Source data

===============

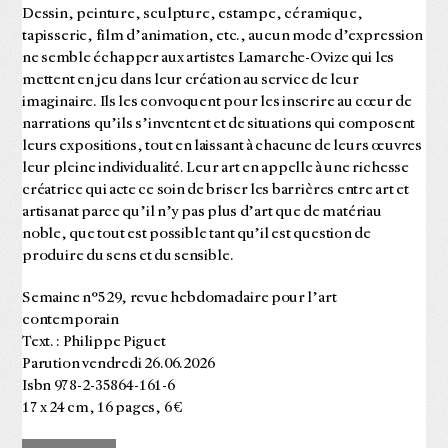
Dessin, peinture, sculpture, estampe, céramique,
tapisserie, film d’animation, etc., aucun mode d’expression
ne semble échapper aux artistes Lamarche-Ovize qui les
mettent en jeu dans leur création au service de leur
imaginaire. Ils les convoquent pour les inscrire au cœur de
narrations qu’ils s’inventent et de situations qui composent
leurs expositions, tout en laissant à chacune de leurs œuvres
leur pleine individualité. Leur art en appelle à une richesse
créatrice qui acte ce soin de briser les barrières entre art et
artisanat parce qu’il n’y pas plus d’art que de matériau
noble, que tout est possible tant qu’il est question de
produire du sens et du sensible.
Semaine n°529, revue hebdomadaire pour l’art
contemporain
Text. : Philippe Piguet
Parution vendredi 26.06.2026
Isbn 978-2-35864-161-6
17 x 24 cm, 16 pages, 6 €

===============

ASSIGNMENT
Give exactly, and nothing besides, the lines from the one in which "produire du sens et du sensible." occurs through the end of the records.

TASK RESPONSE
produire du sens et du sensible.
Semaine n°529, revue hebdomadaire pour l’art
contemporain
Text. : Philippe Piguet
Parution vendredi 26.06.2026
Isbn 978-2-35864-161-6
17 x 24 cm, 16 pages, 6 €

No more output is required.